**YOUR ASSIGNMENT:**
Your task is to transcribe the records exactly, skipping every image.

§ §

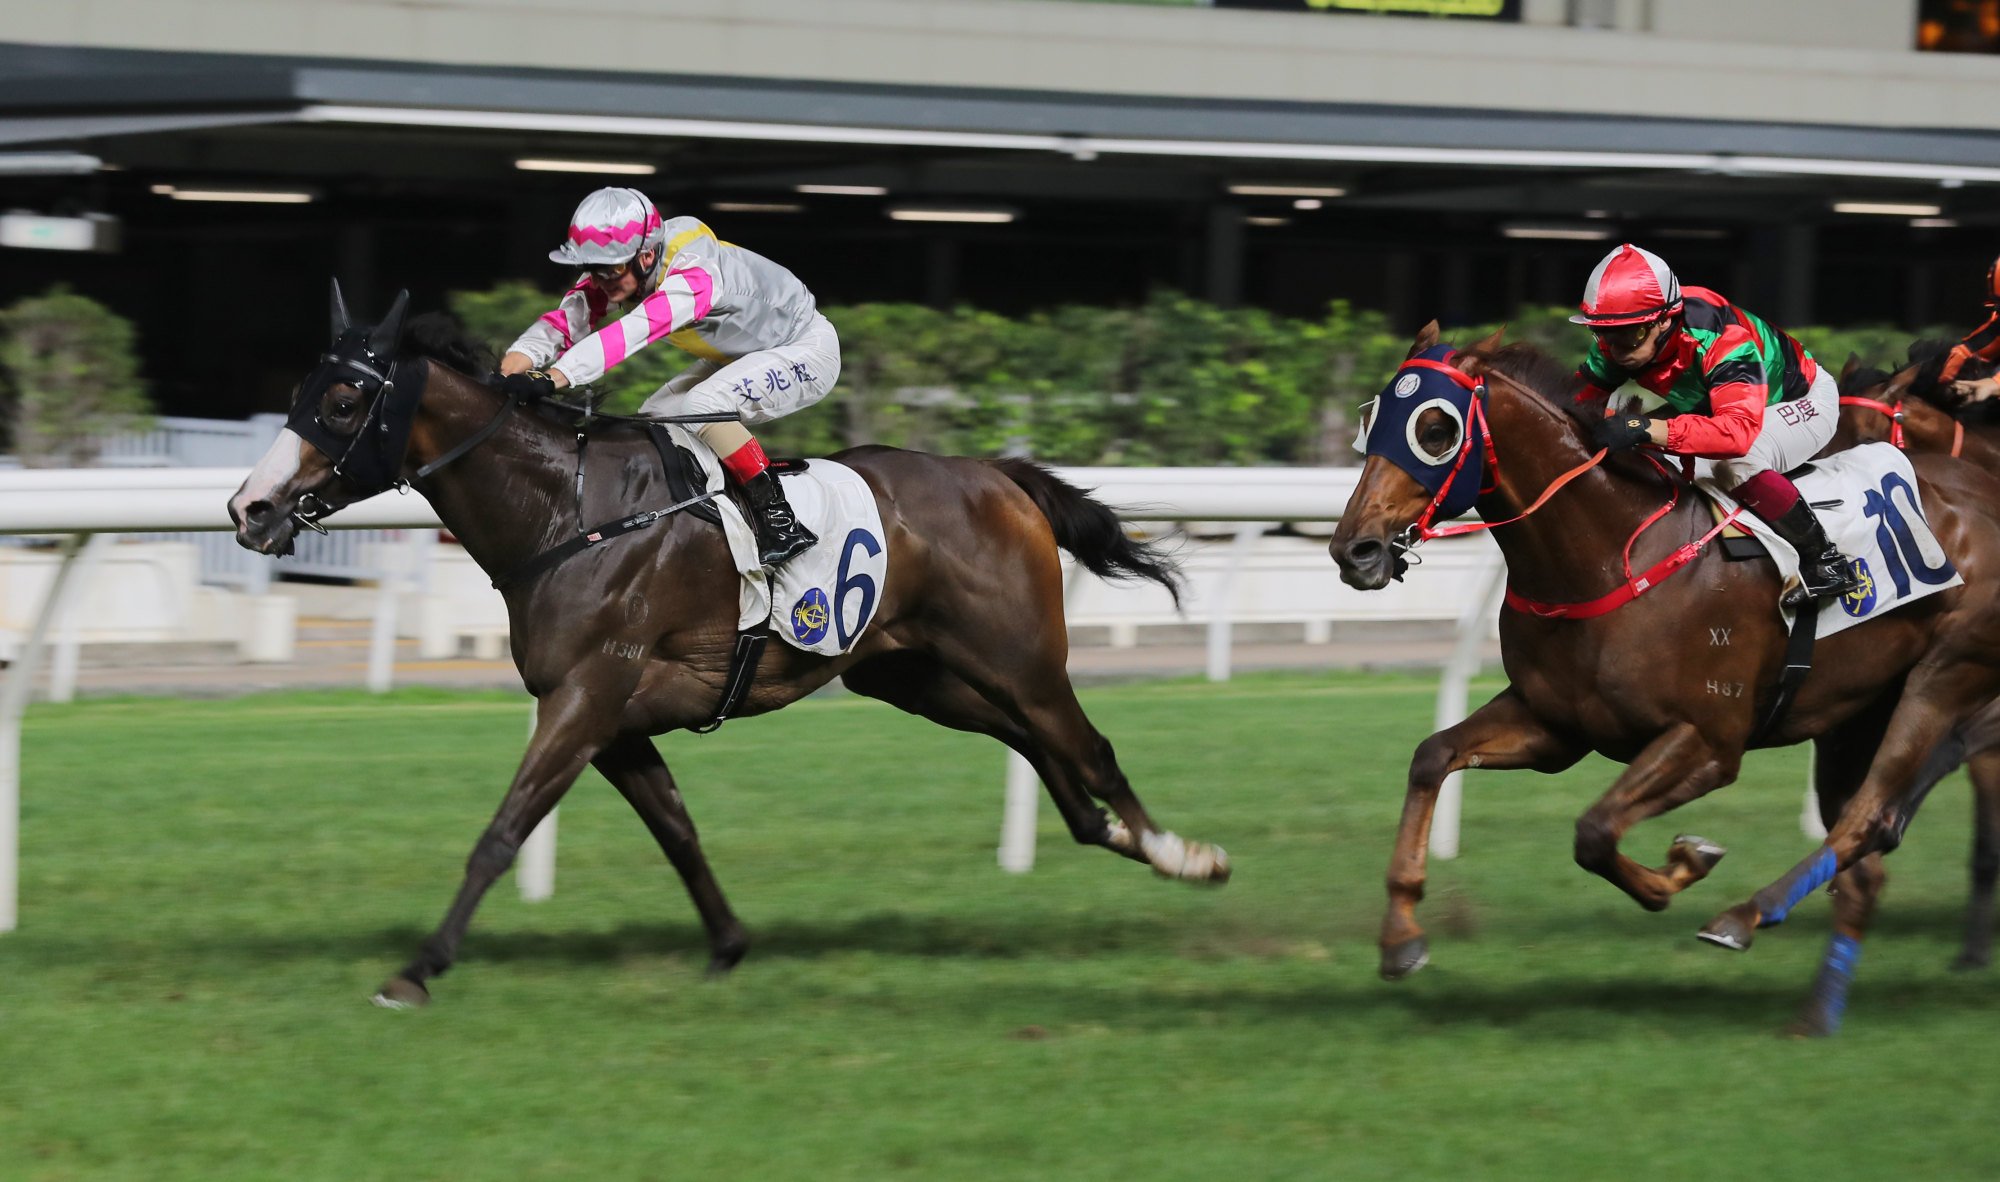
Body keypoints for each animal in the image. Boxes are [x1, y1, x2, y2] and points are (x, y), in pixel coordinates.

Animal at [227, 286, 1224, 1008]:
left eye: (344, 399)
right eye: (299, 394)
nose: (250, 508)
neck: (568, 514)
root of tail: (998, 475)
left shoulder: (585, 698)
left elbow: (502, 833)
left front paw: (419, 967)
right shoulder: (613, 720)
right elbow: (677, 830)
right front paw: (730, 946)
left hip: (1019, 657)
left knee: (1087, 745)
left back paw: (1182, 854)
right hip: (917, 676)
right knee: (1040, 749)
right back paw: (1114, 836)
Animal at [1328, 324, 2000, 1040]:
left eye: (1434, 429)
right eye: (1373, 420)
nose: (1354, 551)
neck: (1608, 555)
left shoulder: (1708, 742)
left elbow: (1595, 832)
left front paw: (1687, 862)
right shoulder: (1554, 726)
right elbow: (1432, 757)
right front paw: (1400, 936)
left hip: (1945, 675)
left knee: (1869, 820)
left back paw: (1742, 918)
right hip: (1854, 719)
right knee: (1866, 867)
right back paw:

§ §

**YOUR SOLUTION:**
Body keypoints for each animal in the image. Boxes are [x1, y1, x2, y2] and points are (x, y), in pixel coordinates.

Animal at [227, 286, 1224, 1008]:
left eye: (344, 399)
right eye: (299, 394)
nose: (250, 508)
neck: (568, 514)
root of tail: (998, 475)
left shoulder: (585, 698)
left elbow: (502, 833)
left front paw: (419, 967)
right shoulder: (613, 720)
right elbow: (677, 830)
right front paw: (730, 946)
left hip: (1019, 657)
left knee: (1087, 745)
left back paw: (1182, 854)
right hip: (917, 676)
right knee: (1040, 749)
right back paw: (1114, 836)
Animal at [1328, 324, 2000, 1040]:
left eye: (1434, 429)
right eye: (1373, 420)
nose: (1354, 551)
neck: (1608, 555)
left shoulder: (1708, 742)
left elbow: (1595, 832)
left front paw: (1687, 862)
right shoulder: (1554, 726)
right elbow: (1432, 757)
right front paw: (1400, 936)
left hip: (1945, 675)
left knee: (1869, 820)
left back paw: (1742, 918)
right hip: (1854, 719)
right knee: (1866, 867)
right back paw:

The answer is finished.